Therapeutic hypothermia is a widely accepted methodology for mitigating injury to vital organs following ischemic insults. Cellular metabolism decreases with lower temperatures and this reduction in metabolism protects metabolically active organs including the heart and brain during episodes of ischemia and hypoxia. Therapeutic hypothermia is currently practiced in association with a number of surgeries and transplants and for the treatment of strokes and heart attacks. Existing cooling methodologies include surface cooling, extracorporeal cooling, and intravascular cooling which are too time-consuming, highly invasive, or ineffective. Mayo Clinic researchers have exploited the large surface area of the lungs and the immediate proximity of the vasculature to devise a novel means of transpulmonary heat exchange for the purposes of inducing therapeutic hypothermia. Ventilation of patients with cooled gases or atomized liquid/gas mixtures represents a novel non-invasive means of achieving relatively rapid hypothermia via transpulmonary heat exchange.

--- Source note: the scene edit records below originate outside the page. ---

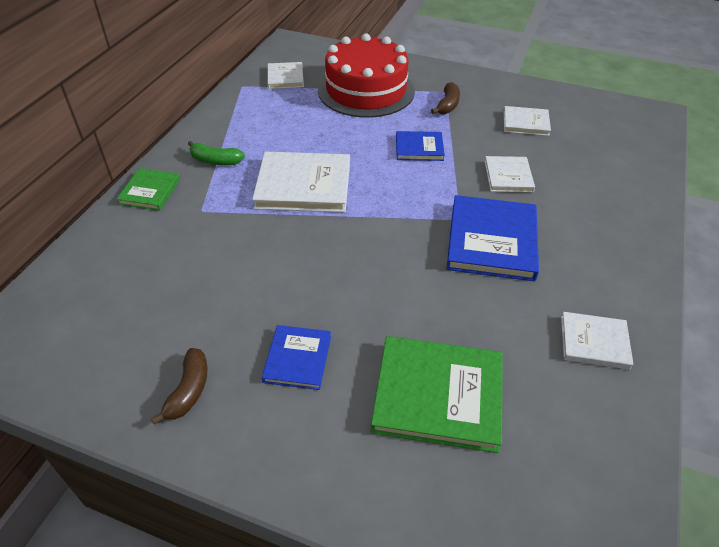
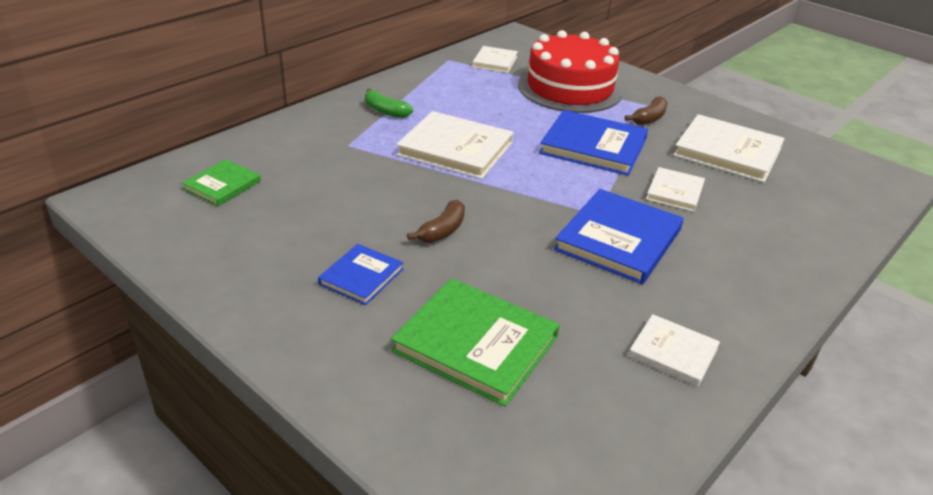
camera: 20 degrees right, 10 degrees down
(150, 191) = (312, 120): green book -> green book (222, 185)
(189, 390) = (251, 271): brown banana -> brown banana (442, 230)
(419, 148) = (593, 146): blue book -> blue book, size x1.78
(525, 123) = (727, 152): white book -> white book, size x1.78

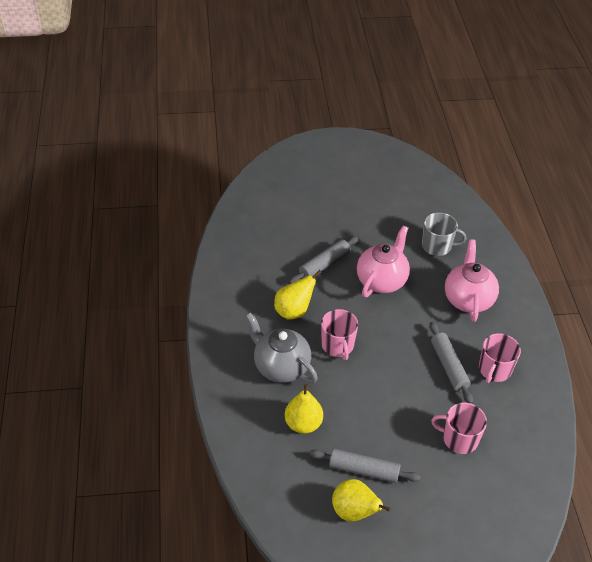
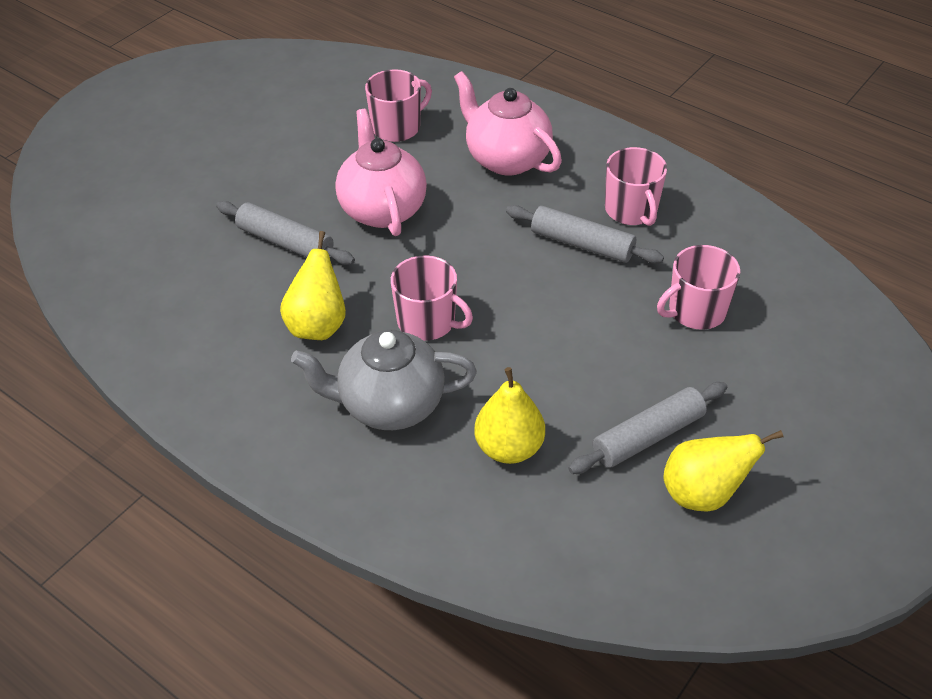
camera: 45 degrees left, 0 degrees up
(324, 264) = (286, 242): grey rolling pin -> grey rolling pin turned 60 degrees counterclockwise
(437, 246) = (397, 127): grey mug -> pink mug

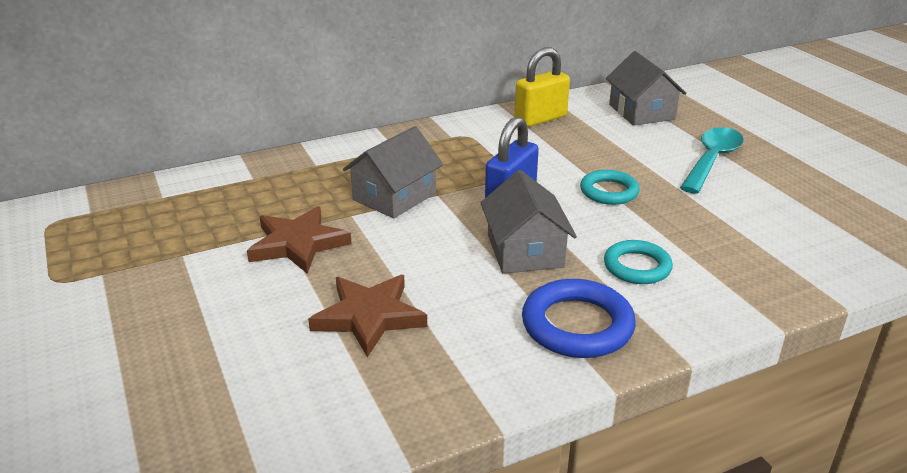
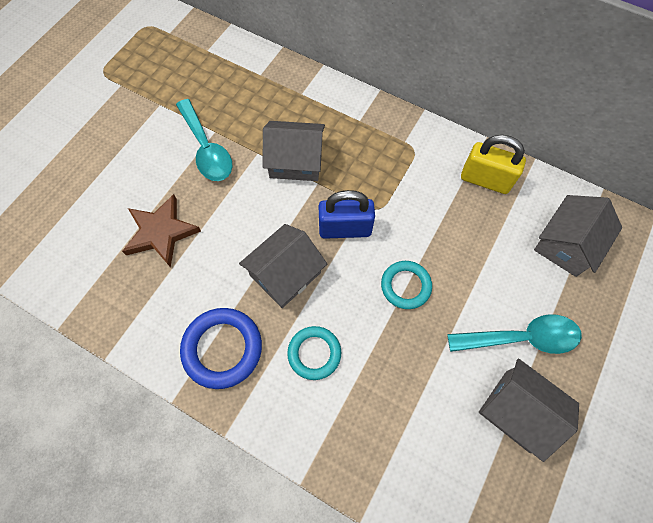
camera: 55 degrees right, 35 degrees up
(298, 244) = (206, 149): brown star -> turquoise spoon
(780, 187) = (517, 411): none -> grey house

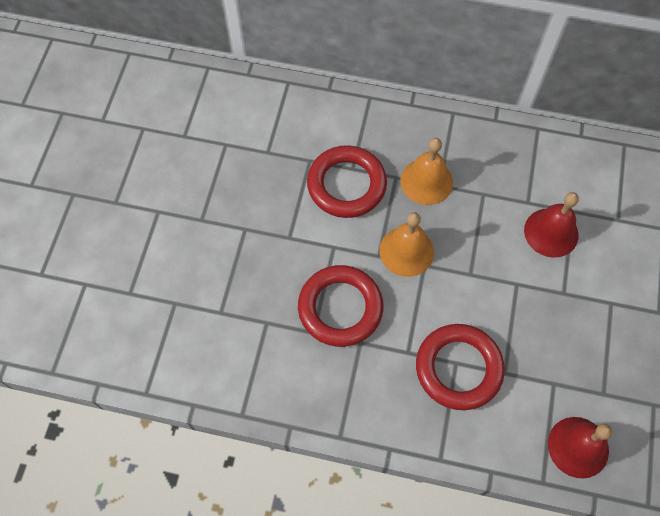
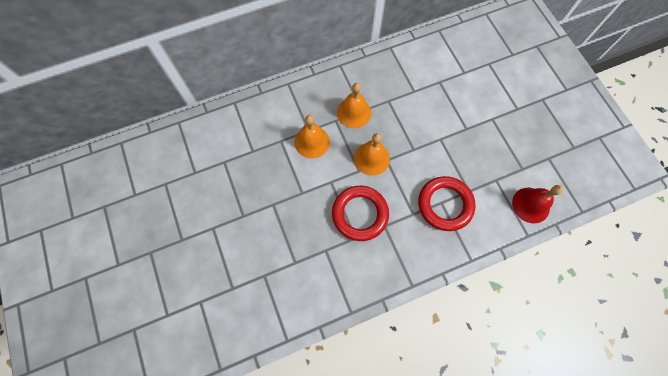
camera: 35 degrees left, 5 degrees up
(346, 185) = (312, 142): red ring -> orange bell
(551, 232) = (437, 100): red bell -> none

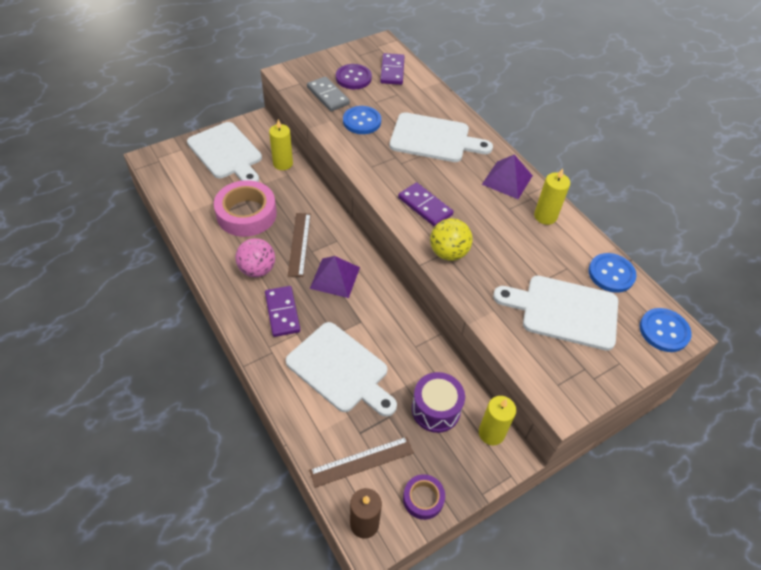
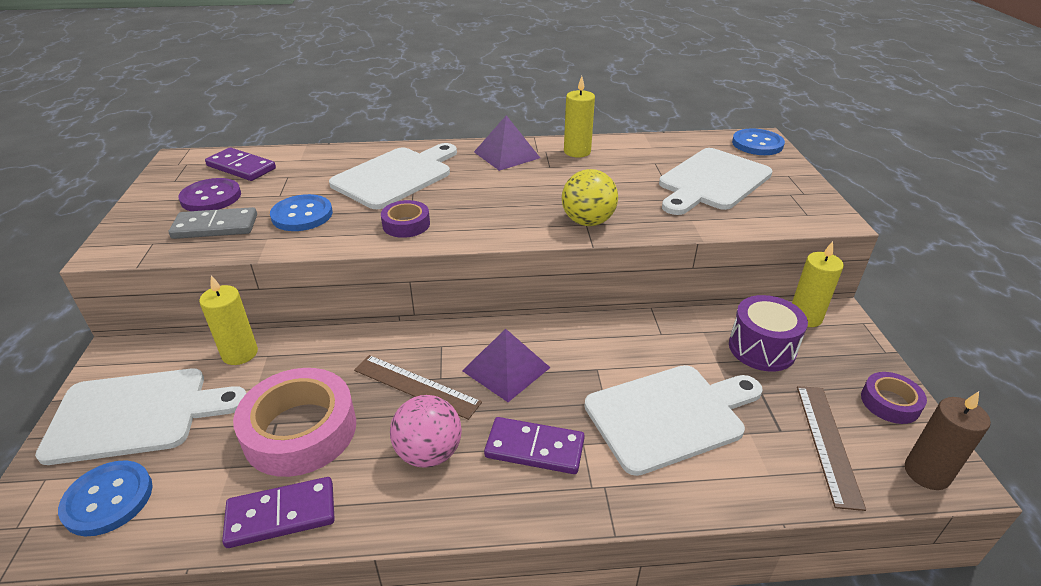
camera: 60 degrees left, 15 degrees down
(383, 168) = (406, 224): none -> purple tape
(425, 206) = (501, 214): purple domino -> purple domino (281, 514)
(611, 274) = (676, 145): blue button -> blue button (108, 499)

Application An efficient non-invasive method of inducing therapeutic hypothermia could have several applications in surgery and management of patients who have undergone trauma. This technology could be used in the field, in ambulances, emergency rooms and intensive care units to limit or prevent ischemia-related damage.
Stage of Development Efficacy of transpulmonary induction of hypothermia has been demonstrated in rat and pig studies. Lower esophageal temperature, a surrogate for intra-pulmonary artery core temperature, was lowered by 0.17 degrees Celsius per minute during the first 30 minutes in pig feasibility studies.